3) Add another 2-6 large mean mbuna.

4) pull them all and start over

I would suggest you aim for a stable group of bachelors of matched aggression levels by both adding fish while removing suspected females, any fish that succeeds in killing another, and any too bullied to eat. 

Or I would trade them all in and aim for a "harem" of all one species, but only 1 or 2 males. I would suggest P. Saulosi.


----------



## PuterChickFL (Feb 23, 2010)

The trouble I have is not knowing who are females and who are males. The only male I'm sure of is the Auratus. The yellow used to always hide above the powerhead in the corner so I guess he was a target. As far as rearranging, well they are all taking part in that lol its a mess in there from the digging and displacement of the gravel. He seems to favor chasing the OB a lot, but he/she stands up to him and defends his area.

I may have to talk to someone at one of my LFS to see if they want him because I don't have a tank to put him in, I got plans for my empty tank.


----------



## kay-bee (Dec 6, 2006)

You could also increase the quantity of the least aggressive species in the tank. For example if you had 5-7 yellow labs, their numbers (and near identical appearance) will protect them from being singled out.

Removing the aggressor will simply create a 'vacancy' which will be filled by one of the other fish (kenyi, auratus, zebra's are even more aggressive than socolofi's when fully matured, expect one of these to make a move if the socolofi is removed, though they may end up 'de-throning' it in time).

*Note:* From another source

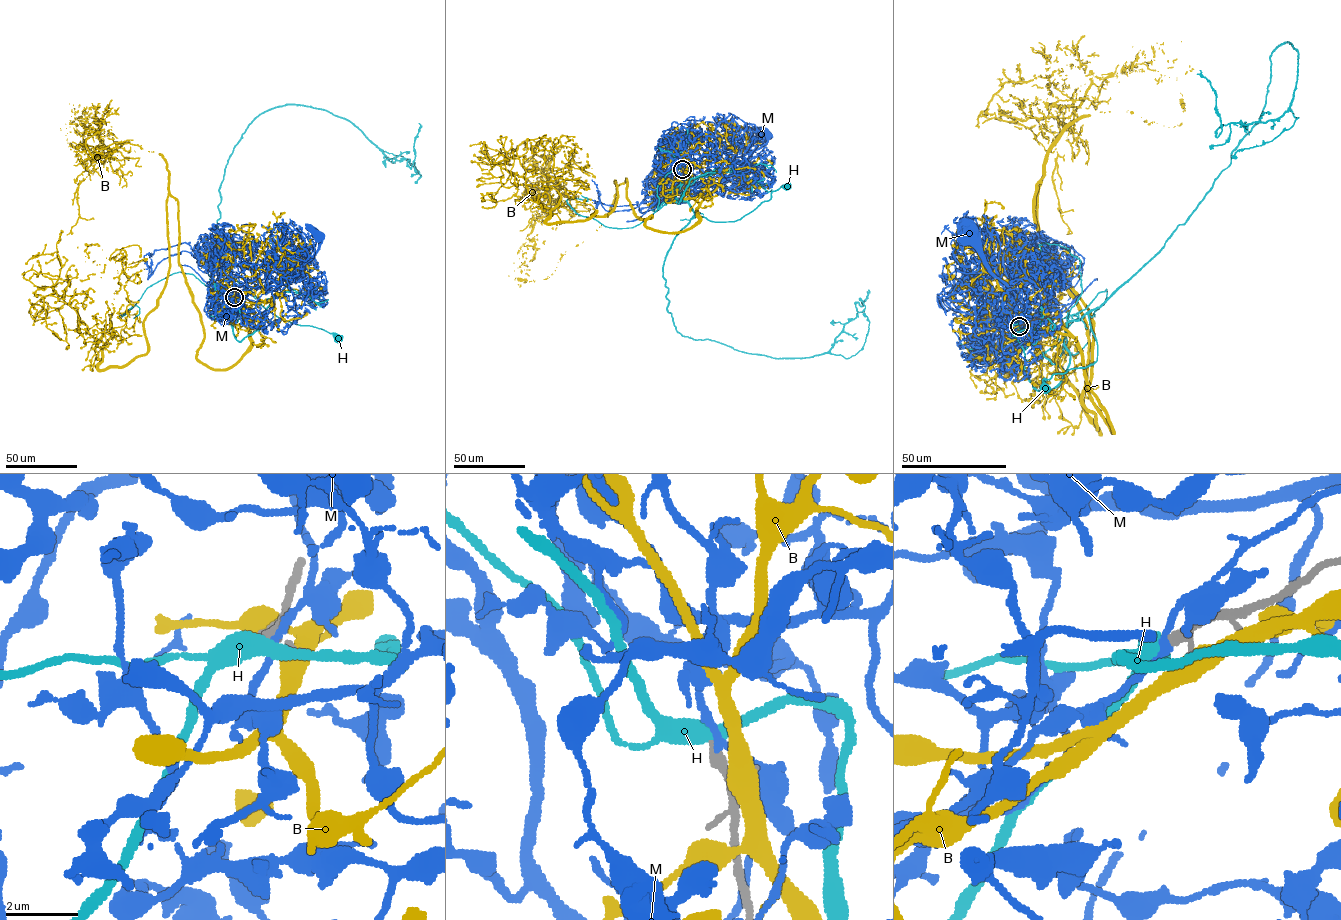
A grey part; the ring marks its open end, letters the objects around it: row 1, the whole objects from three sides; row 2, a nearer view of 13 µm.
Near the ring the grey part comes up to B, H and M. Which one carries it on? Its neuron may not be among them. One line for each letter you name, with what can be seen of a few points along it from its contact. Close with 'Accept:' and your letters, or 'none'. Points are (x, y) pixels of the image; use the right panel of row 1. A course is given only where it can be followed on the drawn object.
Accept: none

An equation that works for me:

(high numbers of least aggressive species)+(aggressive species maintained in proper gender ratio's such as 1m/4f)+(the presence of rivals, e.g., additional aggressive species).


----------



## PuterChickFL (Feb 23, 2010)

If I was to go on the eggspot theory then I would say the red zebra and the OB are male and the Socolofi is female. I sat for a minute before feeding them this morning and Socolofi really messes with the OB, but he is like "back off I'm not scared", and he's the main digger right now. Decorations are now sinking lol


----------